Provided records:

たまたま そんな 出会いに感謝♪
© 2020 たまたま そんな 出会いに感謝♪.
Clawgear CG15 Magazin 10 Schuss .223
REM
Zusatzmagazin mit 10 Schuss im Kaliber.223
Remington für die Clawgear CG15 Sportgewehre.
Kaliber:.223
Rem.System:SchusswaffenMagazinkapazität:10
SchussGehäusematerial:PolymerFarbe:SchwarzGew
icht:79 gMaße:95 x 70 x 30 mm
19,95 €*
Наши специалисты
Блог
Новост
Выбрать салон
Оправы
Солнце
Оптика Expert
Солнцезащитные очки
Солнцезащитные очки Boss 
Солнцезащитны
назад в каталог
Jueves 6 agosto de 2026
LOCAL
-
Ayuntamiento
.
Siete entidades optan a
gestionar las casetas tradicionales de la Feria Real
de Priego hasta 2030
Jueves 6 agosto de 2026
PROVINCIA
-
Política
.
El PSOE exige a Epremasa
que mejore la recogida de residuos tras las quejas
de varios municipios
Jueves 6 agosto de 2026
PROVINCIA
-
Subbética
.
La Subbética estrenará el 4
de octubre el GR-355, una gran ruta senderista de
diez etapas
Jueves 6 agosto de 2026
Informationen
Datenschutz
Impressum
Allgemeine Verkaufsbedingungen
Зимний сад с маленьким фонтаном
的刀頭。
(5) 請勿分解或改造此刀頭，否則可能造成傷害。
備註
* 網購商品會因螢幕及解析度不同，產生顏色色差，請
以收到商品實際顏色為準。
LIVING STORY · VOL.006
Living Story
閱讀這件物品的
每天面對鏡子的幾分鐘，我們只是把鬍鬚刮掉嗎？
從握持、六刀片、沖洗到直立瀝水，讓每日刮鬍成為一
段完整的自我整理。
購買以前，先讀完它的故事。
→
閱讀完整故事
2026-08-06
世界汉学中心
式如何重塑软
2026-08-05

Problem to work on:
Please copy the data above in its entirety, exactly as written.

Task result:
たまたま そんな 出会いに感謝♪
© 2020 たまたま そんな 出会いに感謝♪.
Clawgear CG15 Magazin 10 Schuss .223
REM
Zusatzmagazin mit 10 Schuss im Kaliber.223
Remington für die Clawgear CG15 Sportgewehre.
Kaliber:.223
Rem.System:SchusswaffenMagazinkapazität:10
SchussGehäusematerial:PolymerFarbe:SchwarzGew
icht:79 gMaße:95 x 70 x 30 mm
19,95 €*
Наши специалисты
Блог
Новост
Выбрать салон
Оправы
Солнце
Оптика Expert
Солнцезащитные очки
Солнцезащитные очки Boss 
Солнцезащитны
назад в каталог
Jueves 6 agosto de 2026
LOCAL
-
Ayuntamiento
.
Siete entidades optan a
gestionar las casetas tradicionales de la Feria Real
de Priego hasta 2030
Jueves 6 agosto de 2026
PROVINCIA
-
Política
.
El PSOE exige a Epremasa
que mejore la recogida de residuos tras las quejas
de varios municipios
Jueves 6 agosto de 2026
PROVINCIA
-
Subbética
.
La Subbética estrenará el 4
de octubre el GR-355, una gran ruta senderista de
diez etapas
Jueves 6 agosto de 2026
Informationen
Datenschutz
Impressum
Allgemeine Verkaufsbedingungen
Зимний сад с маленьким фонтаном
的刀頭。
(5) 請勿分解或改造此刀頭，否則可能造成傷害。
備註
* 網購商品會因螢幕及解析度不同，產生顏色色差，請
以收到商品實際顏色為準。
LIVING STORY · VOL.006
Living Story
閱讀這件物品的
每天面對鏡子的幾分鐘，我們只是把鬍鬚刮掉嗎？
從握持、六刀片、沖洗到直立瀝水，讓每日刮鬍成為一
段完整的自我整理。
購買以前，先讀完它的故事。
→
閱讀完整故事
2026-08-06
世界汉学中心
式如何重塑软
2026-08-05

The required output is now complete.